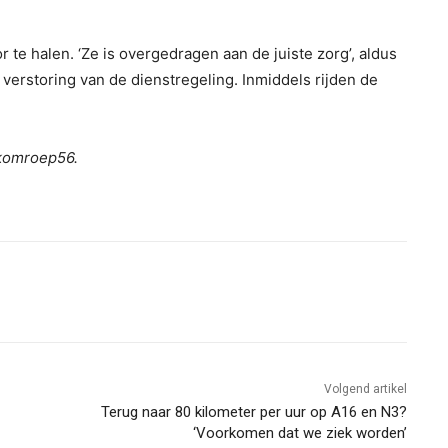
 te halen. ‘Ze is overgedragen aan de juiste zorg’, aldus
 verstoring van de dienstregeling. Inmiddels rijden de
ekomroep56.
Volgend artikel
Terug naar 80 kilometer per uur op A16 en N3?
‘Voorkomen dat we ziek worden’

+++++

◆ REQUIREMENT ◆
Reproduce the text in the data above line for line, without any changes, and leave out the pictures.

◆ THE ANSWER ◆
 te halen. ‘Ze is overgedragen aan de juiste zorg’, aldus
 verstoring van de dienstregeling. Inmiddels rijden de
ekomroep56.
Volgend artikel
Terug naar 80 kilometer per uur op A16 en N3?
‘Voorkomen dat we ziek worden’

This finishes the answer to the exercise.